Document extract —
┄┄┄┄┄┄┄┄┄┄┄┄┄┄┄┄┄┄┄┄
It’s high time the US ended its ‘see no evil’ approach to Mexico
More dead bodies found in Mexico this week. As we all focus on Libya and Afghanistan, the cartels keep stepping up the violence just over the border — so perhaps the time has come for America to take a really objective look at our neighbours to the south. We could start with a quick rereading of Alan Riding’s rather good book on Mexico, Distant Neighbors. The picture is not comforting. Parts of it, near the border, are more like Afghanistan than America. There is unbridled violence, financing of corrupt activities through drug trafficking, control of what should be governmental authority by brigands or worse, and corruption all the way through the social and political hierarchy. It is North America’s own terrorist camp across the Rio Grande. It is time that we stopped thinking of Mexico just as a friendly trading partner and began to assess her potential as another terrorist breeding ground.
┄┄┄┄┄┄┄┄┄┄┄┄┄┄┄┄┄┄┄┄
Record extracts —
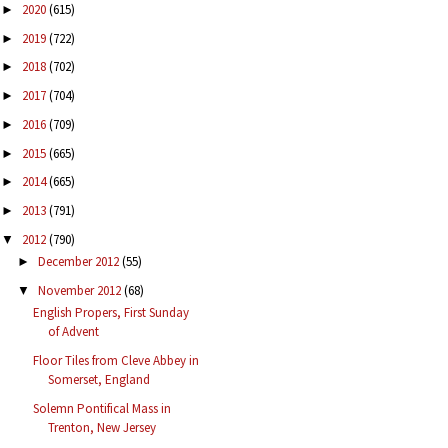
2020
(615)
►
2019
(722)
►
2018
(702)
►
2017
(704)
►
2016
(709)
►
2015
(665)
►
2014
(665)
►
2013
(791)
►
2012
(790)
▼
December 2012
(55)
►
November 2012
(68)
▼
English Propers, First Sunday
of Advent
Floor Tiles from Cleve Abbey in
Somerset, England
Solemn Pontifical Mass in
Trenton, New Jersey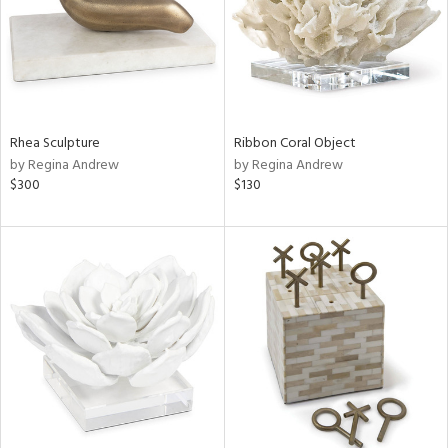
Rhea Sculpture
Ribbon Coral Object
by Regina Andrew
by Regina Andrew
$300
$130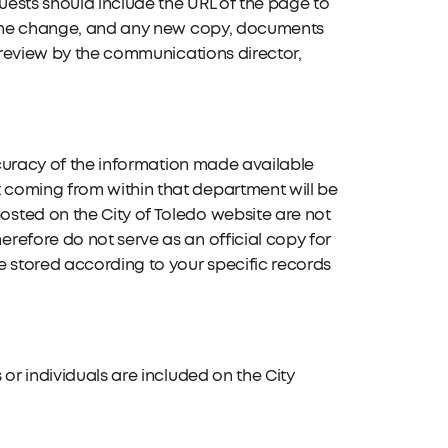
quests should include the URL of the page to
g the change, and any new copy, documents
o review by the communications director,
accuracy of the information made available
 coming from within that department will be
sted on the City of Toledo website are not
refore do not serve as an official copy for
e stored according to your specific records
or individuals are included on the City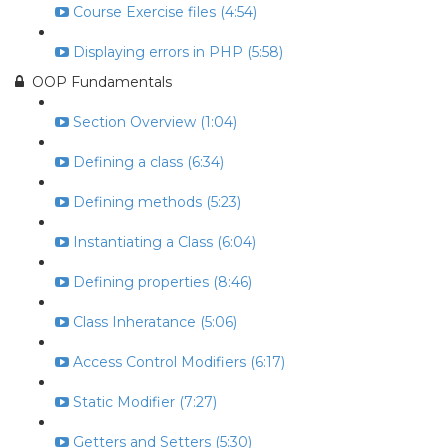
Course Exercise files (4:54)
Displaying errors in PHP (5:58)
OOP Fundamentals
Section Overview (1:04)
Defining a class (6:34)
Defining methods (5:23)
Instantiating a Class (6:04)
Defining properties (8:46)
Class Inheratance (5:06)
Access Control Modifiers (6:17)
Static Modifier (7:27)
Getters and Setters (5:30)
┄┄┄┄┄┄┄┄┄┄┄┄┄┄┄┄┄┄┄┄
Task statement —
Resume the opinion piece on the United States' approach to Mexico, writing on from its final sentence.

Expected output —
Are there practical differences between al-Qa’eda cells and Mexican/Colombian cartels? Fortunately some fundamental differences do exist. Militant Islam is an ideology of global conquest, whereas the cartels have no coherent ideology beyond some Hobbesian free for all — a kind of primitive social Darwinism. Most ordinary Mexicans do not identify with drug terrorism, because they are its chief victims. These factors should make the cartels easier to beat, but so far very little progress has been made.
I often think back to how all this happened. Back in the 1980s our country was poised to wage a serious battle against drugs. We actually drove air and sea smuggling traffic out of the south-eastern United States. The cartels, however, were undaunted.